## [Apply what you read]
(1) Please write out the part of the GPU profiling excerpt starting at "One thing clearly" and ending at "is the case.".
(2) Answer these questions from the GPU profiling excerpt:
(a) What does an absence of GPU activity in the profiles generally indicate?
(b) How many microseconds does the "mlp" layer take in the baseline implementation?
(c) What precision does the baseline implementation use?

## [Excerpted passage]
In the profiles above, whenever the GPU activity is absent, it generally indicates that the GPU is waiting for CPU to dispatch a kernel i.e. the GPU is idle and waiting for more work. In general, we'd want the GPU to be active as much as possible and wait less for the CPU.
    
One thing clearly noticeable is that the GPU kernels in the "baseline" implementation occupy GPU more of the time than the "Improvement 1" (replacing `nn.Linear` with TE's `Linear`) implementation. Let's dig into why that is the case.

</div>

To simplify the information from the above profiles, consider the following table that compares the two implementations:

|                                                     |              |                        |              |                   | Baseline (microseconds) | Improvement 1 (replace `nn.Linear` with TE's `Linear`)(microseconds) | Speedup |
|-----------------------------------------------------|--------------|------------------------|--------------|-------------------|-------------------------|----------------------------------------------------------------------|---------|
| Single transformer layer forward ("attn" and "mlp") |              |                        |              |                   | 2443                    | 6299                                                                 | -       |
|                                                     | "attn" layer |                        |              |                   | 1470                    | 3842                                                                 | -       |
|                                                     |              | Q, K and V projections |              |                   | 326                     | 2027                                                                 | -       |
|                                                     |              |                        | Q projection |                   | 117                     | 1001                                                                 | -       |
|                                                     |              |                        |              | Amax/Scale update | -                       | 72                                                                   | -       |
|                                                     |              |                        |              | Buffer allocation | -                       | 49                                                                   | -       |
|                                                     |              |                        |              | Cast+Transpose    | -                       | 35 (10 + 25)                                                         | -       |
|                                                     |              |                        |              | MatMul            | 106                     | 52                                                                   | **2.03x**   |
|                                                     | "mlp" layer  |                        |              |                   | 790                     | 2057                                                                 | -       |


Now let's make a few observations:

1. For a single transformer layer, Improvement 1 implementation (`nn.Linear` layers replaced with TE's `Linear` layers and with FP8 precision) takes more time than the baseline implementation (BF16 precision).

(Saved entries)
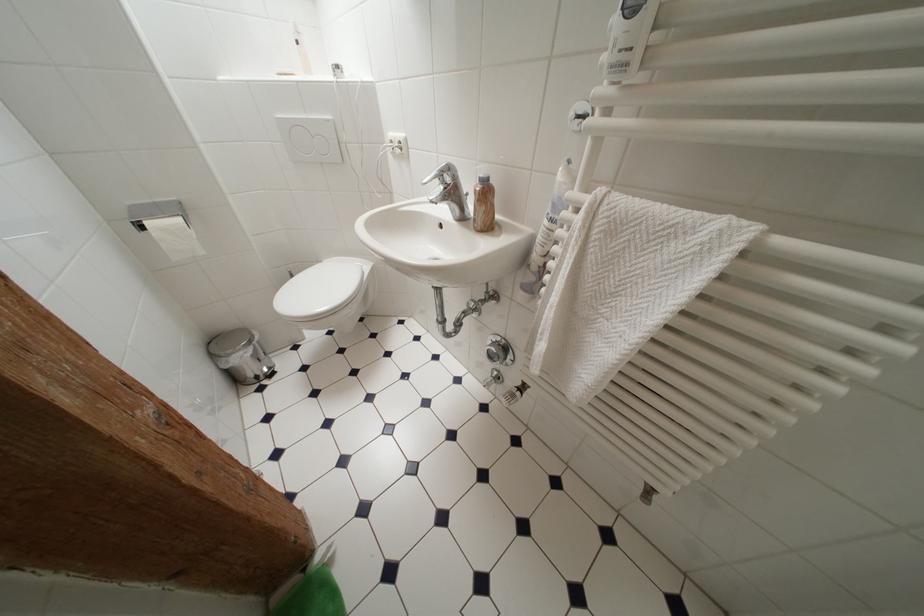
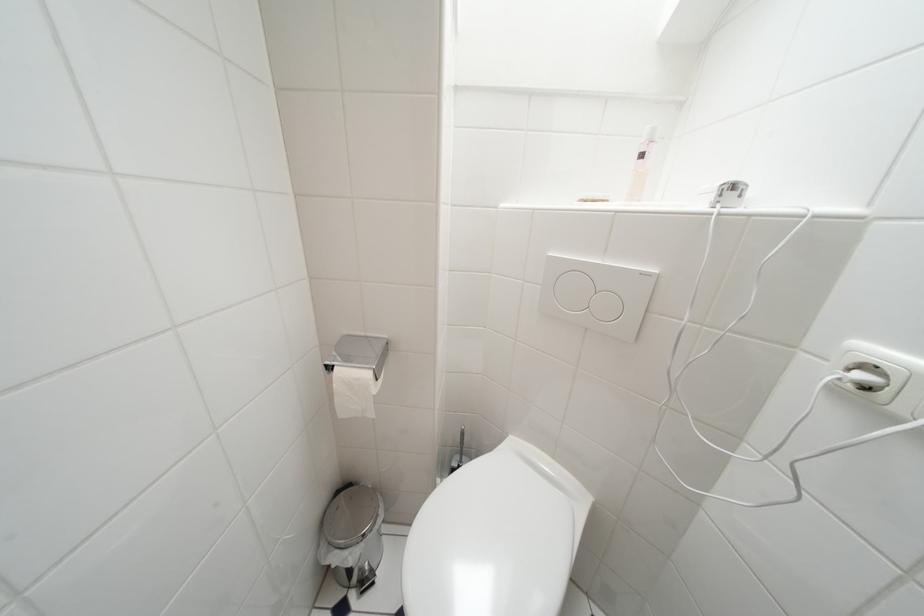
Question: The camera is either moving clockwise (left) or counter-clockwise (right) around the object. The first image is from the beginning of the video and the second image is from the end. Is the camera moving left or right when shooting the video?

Choices:
 (A) Left
 (B) Right

Answer: (B)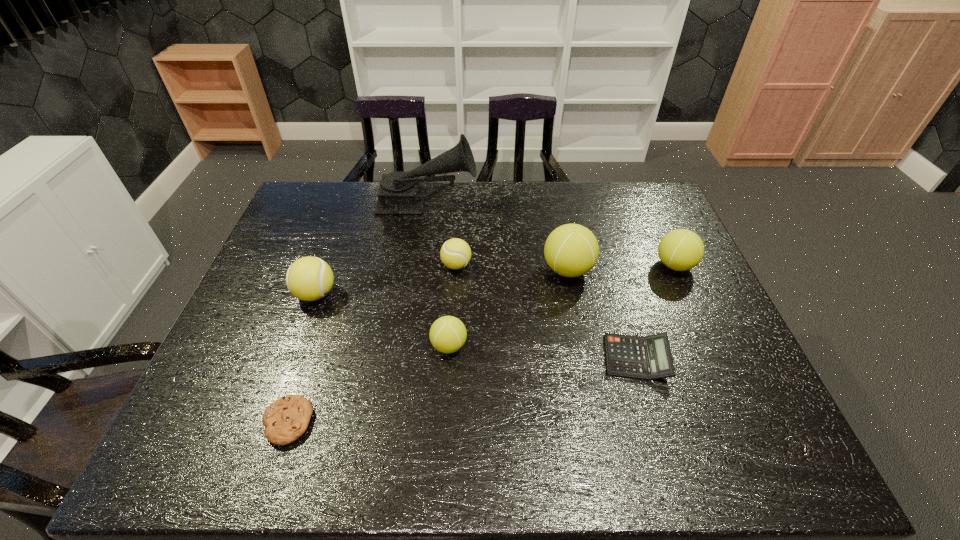
The height and width of the screenshot is (540, 960). What are the coordinates of `free spot located on the front of the smallest green tennis ball` in the screenshot? It's located at (x=442, y=461).

At what (x,y) coordinates should I click in order to perform the action: click on vacant space located on the back of the calculator. Please return your answer as a coordinate pair (x, y). Looking at the image, I should click on tap(625, 320).

Locate an element on the screen. free region located on the right of the cookie is located at coordinates (469, 422).

Where is `object at the far edge`? object at the far edge is located at coordinates [400, 192].

Locate an element on the screen. object situated at the near edge is located at coordinates [x=287, y=418].

Image resolution: width=960 pixels, height=540 pixels. In order to click on object at the left edge in this screenshot , I will do `click(309, 278)`.

The width and height of the screenshot is (960, 540). Identify the location of object present at the right edge. (680, 250).

Locate an element on the screen. vacant space at the far edge is located at coordinates (554, 188).

Identify the location of vacant space at the near edge of the desktop. The width and height of the screenshot is (960, 540). (407, 430).

The width and height of the screenshot is (960, 540). In order to click on vacant region at the left edge of the desktop in this screenshot , I will do `click(215, 425)`.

## [Answers to each task]
(1)
One thing clearly noticeable is that the GPU kernels in the "baseline" implementation occupy GPU more of the time than the "Improvement 1" (replacing `nn.Linear` with TE's `Linear`) implementation. Let's dig into why that is the case.

(2)
(a) The GPU is waiting for the CPU to dispatch a kernel, meaning it is idle and waiting for more work.
(b) 790 microseconds.
(c) BF16 precision.